As investors, we should favour countries where life expectancy is increasing and where human health is evidently improving. That would exclude fat, couch potato Britain and the USA, then. Mind you, India, where half the population still do not have access to sanitation, would not score well either.
Long Covid
If you think 2020 will be a one-off, it now seems likely that people with long-term Covid-19 symptoms will continue to suffer and to require medical support for years to come. Professor Tim Spector, professor of genetic epidemiology at King’s College London, who was the scientist behind the UK’s symptom-tracking app, recently warned that the virus behaves like an auto-immune condition in some sufferers, adversely affecting many parts of the body, resulting in breathlessness, chronic fatigue, mental impairment and even deafness.
An estimated one in fifty Covid-19 sufferers experience symptoms for a month and one in 50 still suffer after three months. Although men have suffered higher mortality from Covid than women, long Covid seems disproportionately to affect women. Professor Spector thinks that these long-haulers could turn out to be a bigger public health problem than the excess deaths from Covid-19 which mainly affect the elderly with pre-existing health issues.
How the pandemic will play out: less anthropocentrism, please…
From the get-go, policymakers (apart from Mr Trump) have deluded themselves that a vigorous policy response – usually involving scientists with dour PowerPoint presentations – would be the saviour of the people. They are now focussed on the arrival of a vaccine which, as they see it, will end the pandemic. As I stated recently, that is a chimera – I shall unpack that in more detail shortly.
The fact is that some things lie beyond mankind’s control. My best guess is that SARS-CoV-2, the virus causing Covid-19, will have a life-cycle like all other pathogens and will recede of its own accord within the space of about two years – maybe three years at most. The Spanish flu epidemic of 1918-20 caused mayhem, with possibly 50 million deaths worldwide – and then vanished as quickly as it came. The SARS epidemic in East Asia (2003) and the Ebola epidemic in West Africa (2014) burnt themselves out within two years without a vaccine. Bubonic plague is still out there somewhere – but we don’t fret about it because it is not in general circulation; even if, once in a while, some poor soul contracts it.
We simply cannot put the global economy in the freezer until the virus goes away. If we do, we shall face penury – and all other health outcomes will suffer accordingly. We just have to work out how to live with a very nasty pathogen in our midst. To a high degree we are already doing that – most of us observe social distancing protocols, wash our hands and obediently wear masks in shops.
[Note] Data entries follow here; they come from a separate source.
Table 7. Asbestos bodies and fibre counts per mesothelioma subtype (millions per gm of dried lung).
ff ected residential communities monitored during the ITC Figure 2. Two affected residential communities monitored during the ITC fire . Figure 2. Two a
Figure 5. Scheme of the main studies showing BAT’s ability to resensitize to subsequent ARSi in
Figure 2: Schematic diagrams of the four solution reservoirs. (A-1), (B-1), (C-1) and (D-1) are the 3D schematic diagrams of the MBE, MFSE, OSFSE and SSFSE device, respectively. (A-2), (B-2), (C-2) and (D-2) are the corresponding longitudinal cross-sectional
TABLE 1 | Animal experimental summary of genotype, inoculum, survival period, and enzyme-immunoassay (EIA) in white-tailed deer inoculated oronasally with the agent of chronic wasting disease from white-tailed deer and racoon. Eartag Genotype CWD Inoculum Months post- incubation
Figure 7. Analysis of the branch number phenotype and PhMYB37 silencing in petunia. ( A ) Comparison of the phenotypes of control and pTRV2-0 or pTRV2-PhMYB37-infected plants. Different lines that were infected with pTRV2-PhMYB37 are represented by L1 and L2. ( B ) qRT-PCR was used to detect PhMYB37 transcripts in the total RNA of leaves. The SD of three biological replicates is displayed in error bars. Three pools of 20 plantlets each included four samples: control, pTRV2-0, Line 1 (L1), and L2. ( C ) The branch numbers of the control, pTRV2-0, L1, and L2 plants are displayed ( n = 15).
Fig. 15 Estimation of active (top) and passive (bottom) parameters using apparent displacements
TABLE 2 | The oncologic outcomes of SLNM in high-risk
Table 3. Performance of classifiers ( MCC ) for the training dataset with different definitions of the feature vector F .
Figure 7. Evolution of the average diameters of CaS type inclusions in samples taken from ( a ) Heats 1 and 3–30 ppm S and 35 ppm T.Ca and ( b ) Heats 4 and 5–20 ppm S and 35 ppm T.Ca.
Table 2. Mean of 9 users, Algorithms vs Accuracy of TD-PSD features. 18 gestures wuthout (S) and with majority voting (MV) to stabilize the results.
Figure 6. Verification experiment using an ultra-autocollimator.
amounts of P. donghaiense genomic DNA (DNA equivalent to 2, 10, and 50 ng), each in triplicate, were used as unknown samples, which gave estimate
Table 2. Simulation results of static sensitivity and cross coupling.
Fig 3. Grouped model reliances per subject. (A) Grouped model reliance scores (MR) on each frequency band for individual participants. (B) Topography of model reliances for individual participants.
Even when the pandemic is behind us these new social practices will persist, just as mask-wearing persisted in East Asia after SARS receded.
The people who love lockdowns are the same people who love globalisation, eco-austerity, academic censorship, high taxes and wokery. They think people should be paid full salary at state expense for doing nothing indefinitely but should be fined for not taking the knee. And they are invariably on the public payroll.
What is staggering is that in the UK and elsewhere they have taken a nominally pro-enterprise governments hostage. They are led by academic sorcerers with black box models who are given license to promulgate death by PowerPoint without taking questions. A health emergency has now become a Kafkaesque nightmare with a vicious culture war in tow.
They must be out-argued – soon – or our economy and national finances will be destroyed.